Se adormeció con la voz del Agüelo Matías mezclada con sus propios pensamientos. “Algún día, Agüelo, lo tendré entre mis manos. Tú y yo lo disfrutaremos juntos. Te lo prometo”.
II.
El piso del millonario, en la calle Serrano de Madrid, estaba vacío en Nochebuena; bien lo sabía Jose, que llevaba meses acechando a la familia desde que le había echado el ojo al diamante Forlani. La familia Zaldívar se había trasladado a la finca de Toledo para pasar las fiestas, sin embargo, en el edificio, uno de esos caserones señoriales del XIX, tres o cuatro familias se aprestaban a sentarse a la cena cuando Jose se dirigió al portal, impecablemente vestido de traje y corbata y portando una bolsa de The Winery en la mano.
—¿Qué desea? —le preguntó el portero.
—Buenas noches. Vengo a cenar con los Rosaleda, del 5º piso.
—Un momento —repuso el portero— mientras levantaba el auricular.
Jose asintió levemente mientras el portero llamaba al piso de los Rosaleda. “Será un milagro que te contesten, chaval. Sobre todo después de haberles hackeado la línea hace cinco minutos” —rió para sí.
—Pues no contestan.
—Seguramente no oyen el teléfono con tanto ruido. Tanta gente en casa y Carlitos que es un trasto, pues imagínese usted.
—Claro, claro. Bueno, puede usted subir. Y Feliz Navidad.

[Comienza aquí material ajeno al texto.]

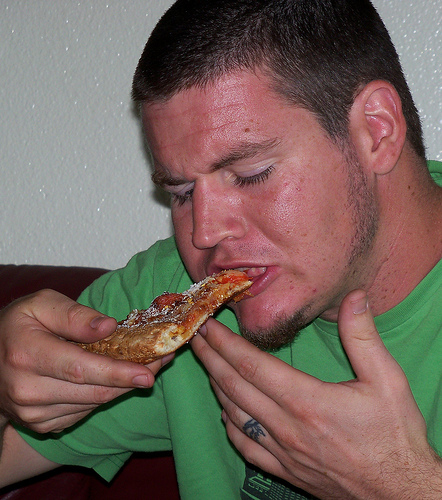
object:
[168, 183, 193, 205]
eye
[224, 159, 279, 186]
eye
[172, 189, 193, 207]
eyelashes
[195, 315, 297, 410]
finger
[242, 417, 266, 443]
tattoo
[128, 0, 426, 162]
hair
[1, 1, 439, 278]
wall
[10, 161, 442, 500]
green shirt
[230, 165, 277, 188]
eye lashes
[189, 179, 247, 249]
nose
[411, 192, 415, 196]
freckle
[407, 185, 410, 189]
freckle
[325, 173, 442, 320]
neck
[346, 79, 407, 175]
ear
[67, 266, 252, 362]
pizza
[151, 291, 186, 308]
pepperoni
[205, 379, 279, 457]
finger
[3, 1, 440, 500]
man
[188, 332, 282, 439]
finger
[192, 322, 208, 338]
finger nail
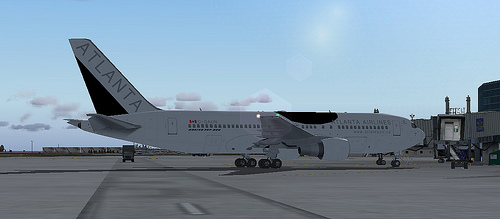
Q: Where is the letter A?
A: On the plane.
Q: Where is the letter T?
A: On the plane.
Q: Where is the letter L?
A: On the plane.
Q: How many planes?
A: One.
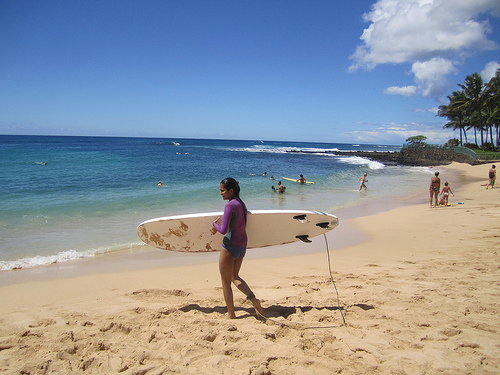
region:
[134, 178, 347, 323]
Woman with a surfboard standing in the sand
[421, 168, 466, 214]
A woman and child standing on the beach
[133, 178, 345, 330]
A woman standing on the sand with surfboard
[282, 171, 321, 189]
A woman with a surfboard in the water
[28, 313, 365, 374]
Small sand dunes on a beach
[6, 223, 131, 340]
Waves rolling up to the shore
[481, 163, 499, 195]
A woman walking on the beach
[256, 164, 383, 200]
People in the water at the beach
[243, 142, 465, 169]
Distant waves crashing against the beach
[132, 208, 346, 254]
A sand stained surfboard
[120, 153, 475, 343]
people on the beach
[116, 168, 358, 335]
girl carrying surfboard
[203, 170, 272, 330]
girl wearing purple wet suit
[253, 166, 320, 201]
people in the water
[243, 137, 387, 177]
waves crashing against shore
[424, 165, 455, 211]
two people standing in sand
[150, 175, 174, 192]
person swimming in the ocean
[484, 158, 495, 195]
person walking on the sand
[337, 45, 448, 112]
white clouds in the sky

—Gracias —respondió— Feliz Navidad.
Al salir del ascensor giró rápidamente y en silencio hacia la izquierda, donde se encontraban las escaleras que le llevaron al tercer piso, al apartamento de la familia Zaldívar. De la bolsa de The Winery, inusualmente grande para una sola botella de vino (aunque fuera del bueno) extrajo unos guantes, un juego de ganzúas y unos alicates pequeños pero fuertes. Con la linterna de bolsillo en la boca se agachó y comenzó a trabajar en la cerradura. Era una Chubb de buena calidad, pero algo antigua. No tardó más de un minuto en oír el clic que esperaba; se dirigió rápidamente al cuadro de alarmas de su izquierda y con movimientos rápidos y terminantes, cortó y empalmó los cables y desactivó el timbre de la alarma. Sólo entonces encendió la luz, comprobando que el piso estaba vacío. Sin perder tiempo, se dirigió al cuadro de Mondrian que reinaba sobre el comedor. Al descolgarlo, apareció lo que buscaba. La caja fuerte era último modelo; sabía que tardaría horas en abrirla y ni se lo planteó. En su lugar, sacó de la bolsa una jeringa de tamaño considerable llena de agua y un pequeño tubo de plástico.

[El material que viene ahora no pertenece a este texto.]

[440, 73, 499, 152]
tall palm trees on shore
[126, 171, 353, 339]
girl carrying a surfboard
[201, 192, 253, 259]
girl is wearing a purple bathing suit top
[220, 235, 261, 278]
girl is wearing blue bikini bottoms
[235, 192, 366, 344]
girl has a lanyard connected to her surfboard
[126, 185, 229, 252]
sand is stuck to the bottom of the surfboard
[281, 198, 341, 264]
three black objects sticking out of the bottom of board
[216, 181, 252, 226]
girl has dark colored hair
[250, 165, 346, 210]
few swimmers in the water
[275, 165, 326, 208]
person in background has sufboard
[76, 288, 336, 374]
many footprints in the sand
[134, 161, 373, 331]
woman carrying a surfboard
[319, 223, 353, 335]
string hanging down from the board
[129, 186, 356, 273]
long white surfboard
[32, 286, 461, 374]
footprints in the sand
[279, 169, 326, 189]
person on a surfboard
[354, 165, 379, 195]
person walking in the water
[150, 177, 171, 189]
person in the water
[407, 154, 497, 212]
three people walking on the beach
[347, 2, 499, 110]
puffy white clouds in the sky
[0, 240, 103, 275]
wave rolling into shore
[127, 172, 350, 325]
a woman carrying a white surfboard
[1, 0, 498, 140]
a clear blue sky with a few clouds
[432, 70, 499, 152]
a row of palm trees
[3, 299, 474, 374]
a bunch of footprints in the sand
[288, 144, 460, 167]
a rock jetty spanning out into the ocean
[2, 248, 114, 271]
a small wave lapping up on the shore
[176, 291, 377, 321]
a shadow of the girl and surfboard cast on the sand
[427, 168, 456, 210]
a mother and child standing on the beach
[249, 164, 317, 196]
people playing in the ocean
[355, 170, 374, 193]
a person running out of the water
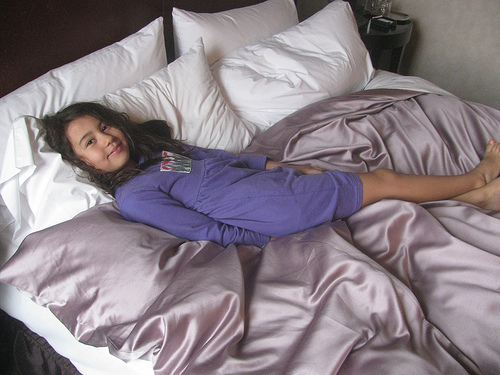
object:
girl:
[36, 101, 500, 248]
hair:
[21, 102, 197, 197]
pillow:
[211, 0, 378, 130]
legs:
[450, 189, 479, 206]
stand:
[361, 11, 416, 74]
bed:
[0, 0, 500, 375]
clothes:
[112, 144, 364, 246]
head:
[38, 101, 130, 172]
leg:
[294, 167, 469, 233]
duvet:
[1, 88, 500, 375]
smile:
[107, 141, 126, 158]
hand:
[294, 164, 327, 176]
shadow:
[416, 24, 435, 73]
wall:
[407, 22, 500, 112]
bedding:
[0, 0, 500, 369]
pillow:
[0, 37, 254, 233]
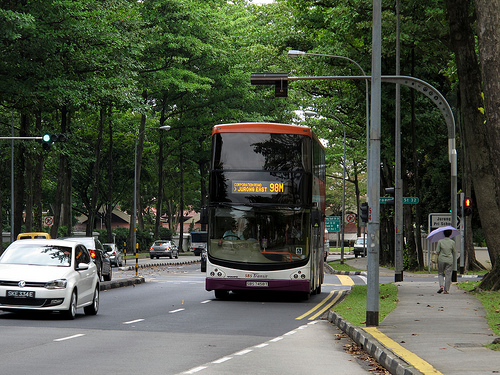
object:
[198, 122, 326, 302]
bus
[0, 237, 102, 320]
car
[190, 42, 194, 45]
leaves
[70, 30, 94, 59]
green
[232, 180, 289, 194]
sign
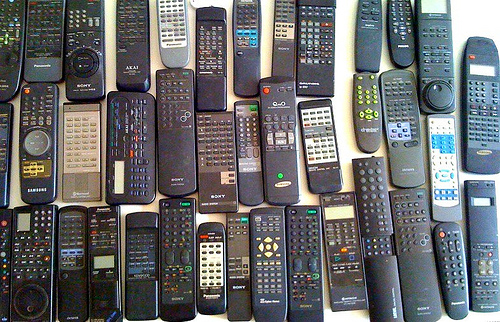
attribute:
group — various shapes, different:
[65, 46, 420, 280]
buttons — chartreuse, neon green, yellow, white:
[358, 82, 382, 136]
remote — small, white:
[348, 67, 388, 154]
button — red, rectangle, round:
[262, 83, 275, 100]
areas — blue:
[431, 133, 456, 201]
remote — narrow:
[272, 3, 301, 79]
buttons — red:
[122, 122, 137, 164]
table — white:
[336, 1, 499, 196]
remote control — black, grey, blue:
[232, 6, 271, 94]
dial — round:
[422, 78, 454, 115]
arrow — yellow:
[257, 240, 267, 256]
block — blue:
[435, 184, 462, 208]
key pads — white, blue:
[431, 119, 452, 189]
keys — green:
[358, 79, 377, 123]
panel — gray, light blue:
[161, 8, 185, 43]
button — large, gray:
[25, 126, 51, 155]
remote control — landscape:
[107, 86, 158, 201]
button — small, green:
[276, 168, 286, 181]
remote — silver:
[155, 0, 195, 63]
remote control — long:
[350, 150, 410, 321]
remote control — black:
[158, 198, 199, 320]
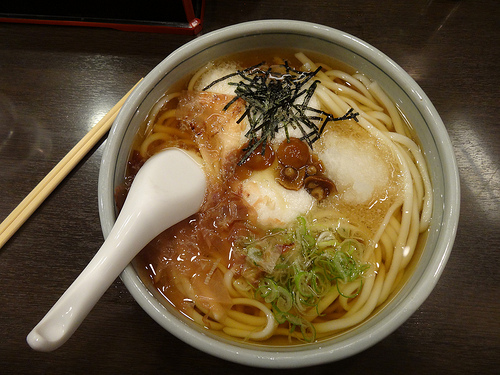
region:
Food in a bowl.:
[77, 21, 468, 371]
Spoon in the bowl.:
[41, 113, 276, 358]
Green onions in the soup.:
[215, 139, 405, 334]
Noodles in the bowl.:
[240, 57, 440, 274]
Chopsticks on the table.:
[22, 71, 212, 275]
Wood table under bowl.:
[39, 52, 432, 370]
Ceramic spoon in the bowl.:
[16, 110, 366, 371]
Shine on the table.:
[54, 58, 164, 189]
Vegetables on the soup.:
[200, 57, 365, 194]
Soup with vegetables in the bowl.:
[75, 57, 475, 302]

Su amigo le había explicado cómo usarlo: coges el tubo, sacas la masilla y la pegas. Después le inyectas el agua y en segundos te rompe lo que sea. Qué bueno es tener amigos en una empresa de armamento, pensó. Sobre todo cuando les gusta el juego.
Tomó una pella de masilla, la pegó en la cerradura y le inyectó el agua, no sin antes pegar una bolsa llena también de agua por encima por si acaso.
De repente, como llevada por una mano mágica, la cerradura se agrietó y la puerta de la caja se abrió, inerme, ligeramente colgada de la bisagra.
Tomó la bolsa y desplegó su contenido sobre la mesa. Allí estaba el diamante Forlani; uno de los pocos diamantes azules que quedaban en España, herencia de una rica familia de la Serenísima. Exultante, se dispuso a recoger el diamante en la bolsa cuando un fugaz destello le advirtió desde la mesa del salón. Al acercarse, vio que, en una funda de plástico, había un álbum de cromos.
III.
Sentado en la mesa de su salón, Jose prácticamente no podía creer lo que veía. Hojeaba el álbum con menguante sorpresa mientras leía los nombres de los jugadores de su infancia: Bakero, López Ufarte, Santillana…y por supuesto, Hugo Sánchez. Sonrió mientras sus ojos anegados en lágrimas de gozo contemplaban la breve figura del jugador, y pensó que a veces, la Navidad es verdaderamente blanca.